§ Excerpted text:
[start]

There’s the usual racist dialogue and words which are horrendous and then there’s the situation that you just described which is also horrendous but seems so much worse in its rawness and nastiness. He singled you out in an indisputably callous and abusive way by bending over you to drive home his intention to be racist to you and make you feel like you don’t belong when you initially misunderstood the sentiment. Sorry this happened to you, it’s appalling behaviour. Of course you feel like the wind has been knocked out of you. I don’t know how you would begin to process this. Know that you don’t owe anyone in your new chosen home any volunteer work and should not feel like you owe the community anything, racists or not. While I’m a white Irish woman, I’ve lived outside of Ireland and have experienced racism in the workplace. It was a very tough time and I’m not sure I ever got out of the slump. The best you can do is try to focus on the good behaviour you encounter daily and know that hate is hate no matter what you do. I know that you’ve decided to say nothing to the theatre group but if there’s someone there that you trust, you may find some healing in telling them about what you experienced
I try to ignore it. I dealt with it far more from other white women upset I married a successful white guy. You would not believe their comments to HIM, let alone their attitude towards me when I came around. So ridiculous.
It’s very insidious, and I’m not even entirely Chinese. I’m 30%, and the rest is European, but I look ethnic. Sometimes I feel like being racist back, like, there’s a reason your men prefer Asian women. We are more agreeable, keep a cleaner house, love to cook, understand karma sutra, or now you know why I’m more intelligent than you and why I don’t age. But I don’t. I smile, stay polite, and keep my thoughts private. But I do get angry inside at times over it.
People hold all kinds of horrible ignorant thoughts. I would just ignore them and understand you are so above that. Don’t let them ruin your day
I’m so sorry. I do think you should point this mam out to people, organisers of the theatre etc.
I don’t have any advice but I just wanted to say how mortified by that man’s behaviour.

[end]

§ Your instructions: Pull out the passage of the forum replies that runs between "It’s very insidious, and" and "times over it.", inclusive. The lines that follow are separate material, unrelated to the forum replies.

§ Supplied entries:
[start]

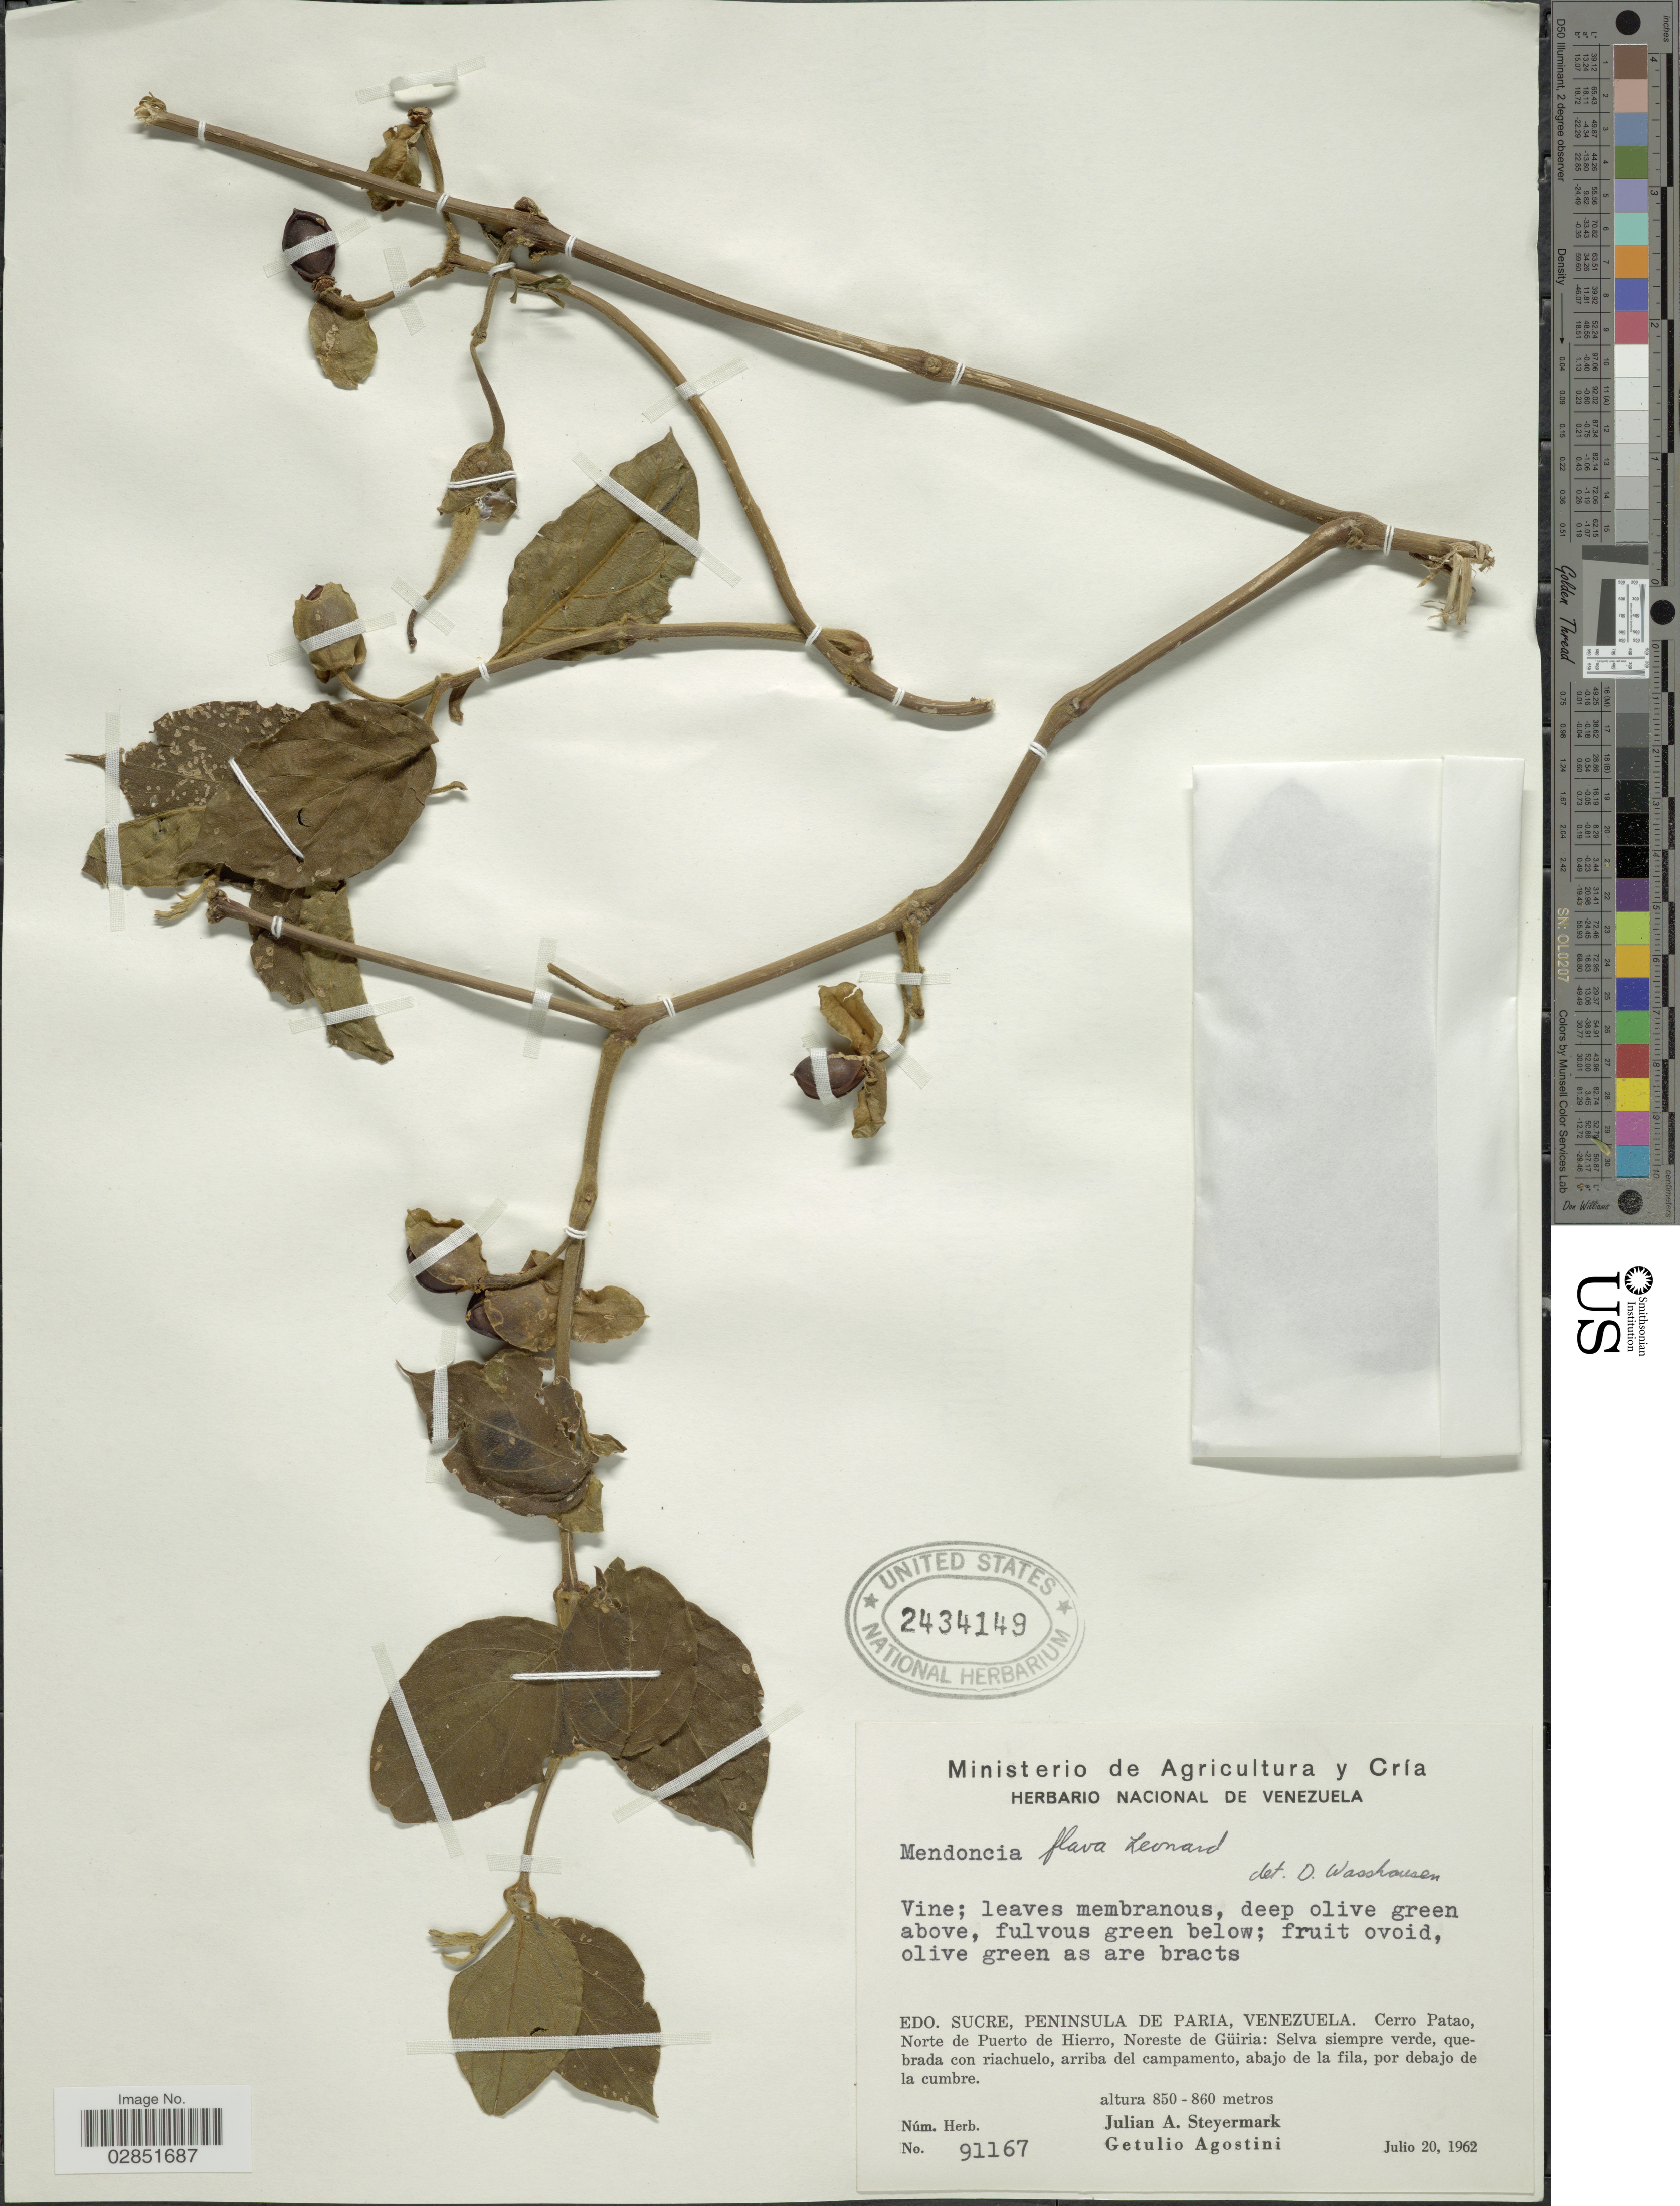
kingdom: Plantae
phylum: Tracheophyta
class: Magnoliopsida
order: Lamiales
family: Acanthaceae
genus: Mendoncia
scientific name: Mendoncia sp.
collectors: J. Steyermark & G. Agostini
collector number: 91167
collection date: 1962-07-20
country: Venezuela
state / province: Sucre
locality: Peninsula de Paria. Cerro Patao, Norte de Puerto de Hierro, Noreste de Güiria: Selva siempre verde, quebrada con riachuelo, arriba del campamento, abajo de la fila, por debajo de la cumbre.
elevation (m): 850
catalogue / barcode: US 2434149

[end]

§ Response to this exercise:
It’s very insidious, and I’m not even entirely Chinese. I’m 30%, and the rest is European, but I look ethnic. Sometimes I feel like being racist back, like, there’s a reason your men prefer Asian women. We are more agreeable, keep a cleaner house, love to cook, understand karma sutra, or now you know why I’m more intelligent than you and why I don’t age. But I don’t. I smile, stay polite, and keep my thoughts private. But I do get angry inside at times over it.